Enfin, le titre même de la sculpture fait directement référence à celle que l’on pourrait considérer comme La Pompadour du XXe siècle : Marilyn Monroe. La plus célèbre pin-up de l’Histoire qui séduisit JFK alors président des Etats-Unis, l’homme le plus puissant du monde. La star à la fois adulée et moquée, sous des dehors parfaitement naïfs et superficiels, était en réalité dotée d’une sensibilité et d’une profondeur d’esprit exceptionnels. En attribuant son nom à sa sculpture, Joanna V. rend définitivement hommage à la complexité de la femme et à la force dont elle doit faire preuve pour s’imposer dans une société encore largement dominée par la figure masculine.

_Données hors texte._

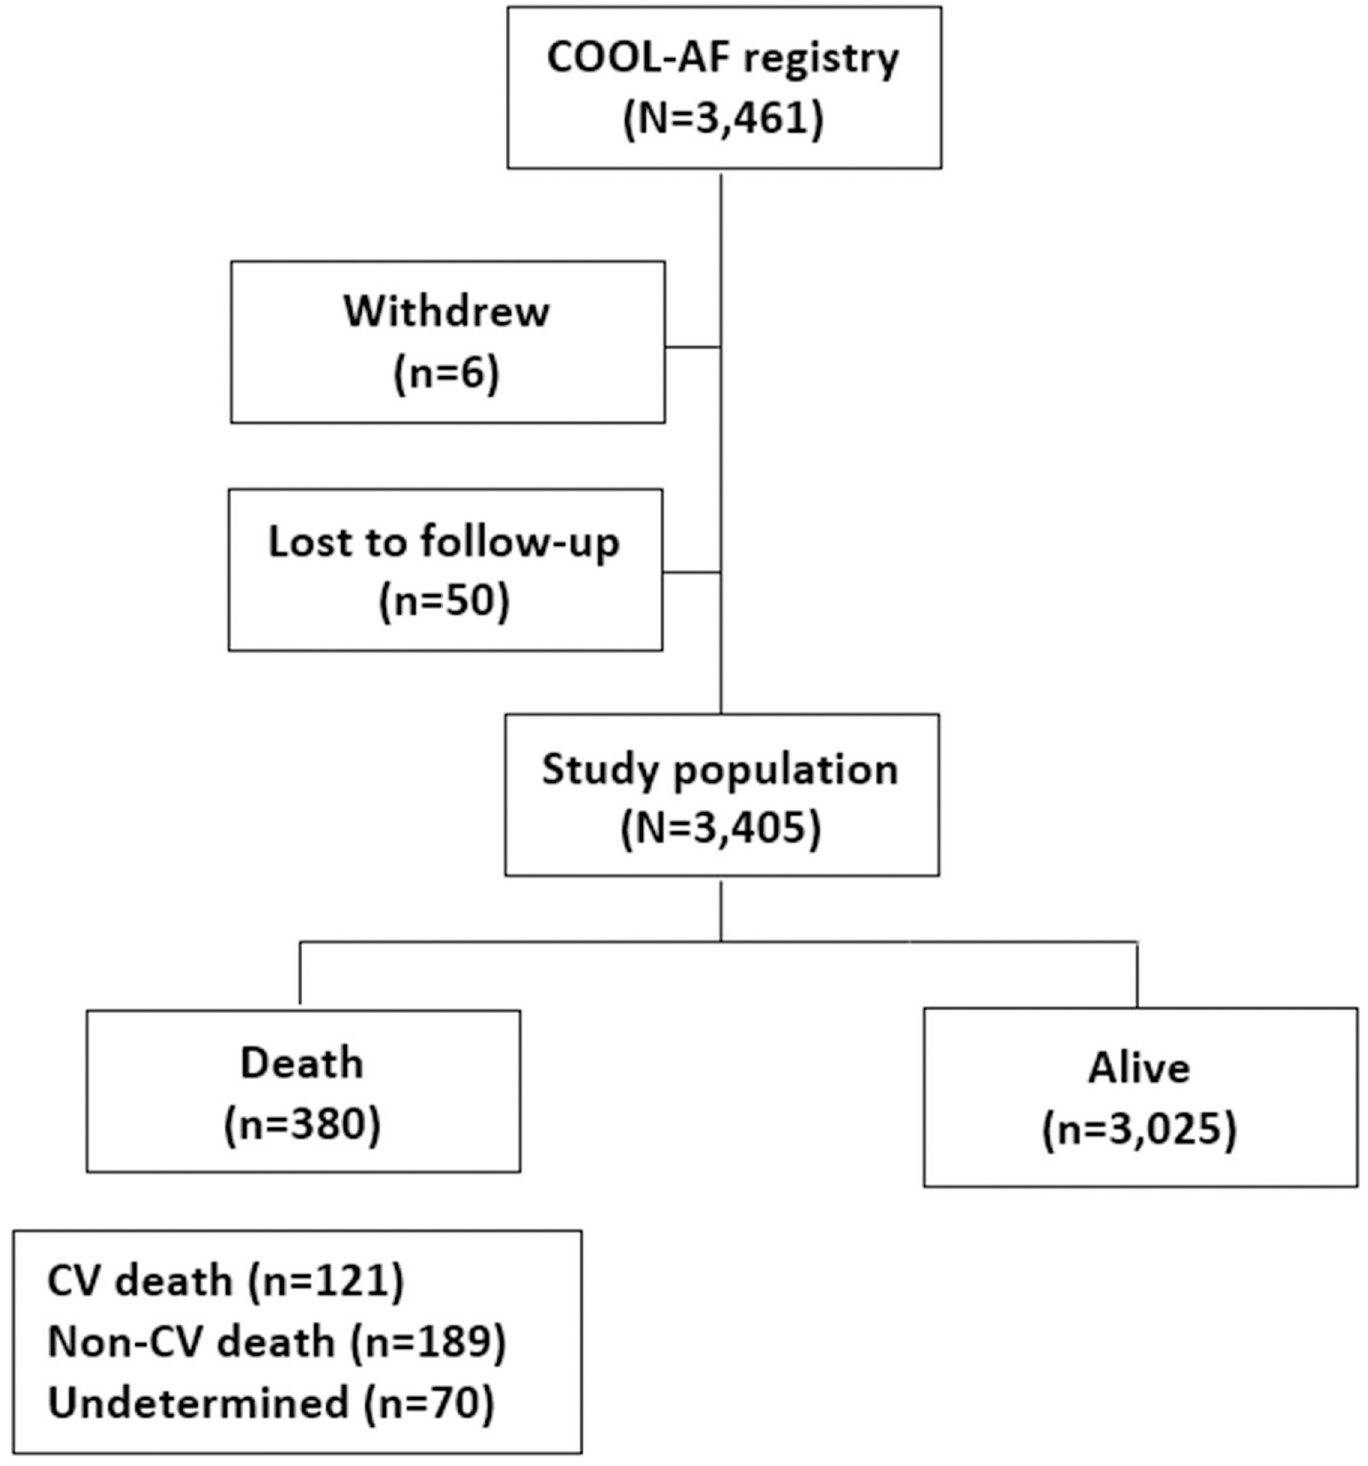
Fig 1. Flow diagram of patient enrollment and the flow of patients in this study. (Abbreviations: COOL-AF, COhort of antithrombotic use and Optimal INR Level in patients with non-valvular Atrial Fibrillation in Thailand; CV, cardiovascular).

Je critique / je donne mon avis

= Je dis ce que je comprends dans cette œuvre, je dis ce que je ressens face à cette œuvre

Je recherche des œuvres que l’on peut mettre en lien avec cette œuvre

= Une autre œuvre qui s’apparente, qui a un lien direct ou du même artiste

Une autre grande artiste contemporaine a réalisé des sculptures monumentales qui interrogent la figure de la femme. Il s’agit de l’immense Louise Bourgeois : une petite femme à l’aspect fragile capable de se mesurer aux artistes hommes les plus puissants, et morte à New York en 2010, à l’âge de 98 ans ! Nul doute d’ailleurs que la jeune artiste portugaise, Joanna V., ait été influencée par cette artiste fascinante. Ses œuvres les plus connues, installées dans des espaces publics, sont d’immenses sculptures d’acier représentant des araignées. Chez Louise Bourgeois, l’araignée évoque la figure bienfaitrice de la femme, et plus précisément celle de la mère qui tisse le cocon familial et assure la protection du foyer en dévorant ses ennemis. C’est pour elle une façon de rendre hommage à ce rôle central de la mère car, dit-elle : « ma meilleure amie était ma mère, et elle était aussi intelligente, patiente, propre et utile, raisonnable, indispensable qu'une araignée ». Cependant, si comme pour Joanna V., la démarche de Louise Bourgeois s’articule autour de la figure féminine, c’est davantage au sein de la cellule familiale et dans la sphère privée qu’elle l’interroge. Ses araignées géantes sont aujourd’hui visibles aux quatre coins du monde : Ottawa, Bilbao, Tokyo, Séoul, Saint-Pétersbourg, Paris et La Havane.

Louise Bourgeois et l’une de ses « Mamans » Installation devant le musée de la Tate Modern à Londres.